■ Document source ■
------------------------------------------------------------

S'il escamote certains faits récents (la flexibilisation du travail, les 35 heures, les ordonnances de 2017, voir les explications d'un des réalisateurs ci-dessous), le documentaire peut laisser l'impression d'un tableau assez sombre de la condition ouvrière. Mais il serait injuste de ne pas relever aussi ses moments positifs. Le film évoque ainsi l'élan des loisirs sportifs, parfois favorisé par le paternalisme des patrons, comme dans les mines (le club de rugby de Clermont, le club de foot de Lens), mais aussi l'éducation populaire impulsée par la CGT avec ces militants qui incitent les ouvriers à lire et à découvrir l'art et le beau. "L'art ? On ne savait même pas ce que c'était", rigole encore un militant reconnaissant.
Et aujourd'hui ? Le film, qui a le mérite de donner à voir des ateliers de notre époque, dans le tissage, la porcelaine, la logistique ou l'automobile, se clôt sur une note optimiste. Il met en avant l'amélioration des conditions de travail dans certaines usines, comme chez Michelin, et il parle des "nouvelles cathédrales ouvrières" que sont les entrepôts logistiques, en instillant l'espoir d'une renaissance industrielle avec les usines de production de batteries électriques ou la relocalisation d'activités textiles. "Nous sommes toujours 5 millions d'ouvriers", conclut le film.

------------------------------------------------------------

■ Travail attendu ■
Reproduisez intégralement, sans la moindre modification, le texte ci-dessus consacré au documentaire sur la condition ouvrière.

■ Extrait de données ■

------------------------------------------------------------

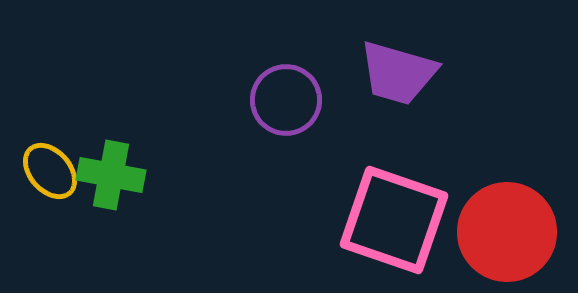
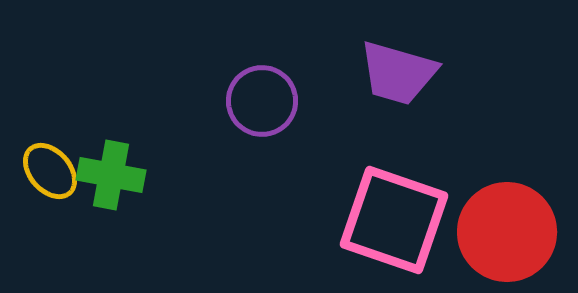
purple circle: moved 24 px left, 1 px down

------------------------------------------------------------

■ Résultat de l'exercice ■
S'il escamote certains faits récents (la flexibilisation du travail, les 35 heures, les ordonnances de 2017, voir les explications d'un des réalisateurs ci-dessous), le documentaire peut laisser l'impression d'un tableau assez sombre de la condition ouvrière. Mais il serait injuste de ne pas relever aussi ses moments positifs. Le film évoque ainsi l'élan des loisirs sportifs, parfois favorisé par le paternalisme des patrons, comme dans les mines (le club de rugby de Clermont, le club de foot de Lens), mais aussi l'éducation populaire impulsée par la CGT avec ces militants qui incitent les ouvriers à lire et à découvrir l'art et le beau. "L'art ? On ne savait même pas ce que c'était", rigole encore un militant reconnaissant.
Et aujourd'hui ? Le film, qui a le mérite de donner à voir des ateliers de notre époque, dans le tissage, la porcelaine, la logistique ou l'automobile, se clôt sur une note optimiste. Il met en avant l'amélioration des conditions de travail dans certaines usines, comme chez Michelin, et il parle des "nouvelles cathédrales ouvrières" que sont les entrepôts logistiques, en instillant l'espoir d'une renaissance industrielle avec les usines de production de batteries électriques ou la relocalisation d'activités textiles. "Nous sommes toujours 5 millions d'ouvriers", conclut le film.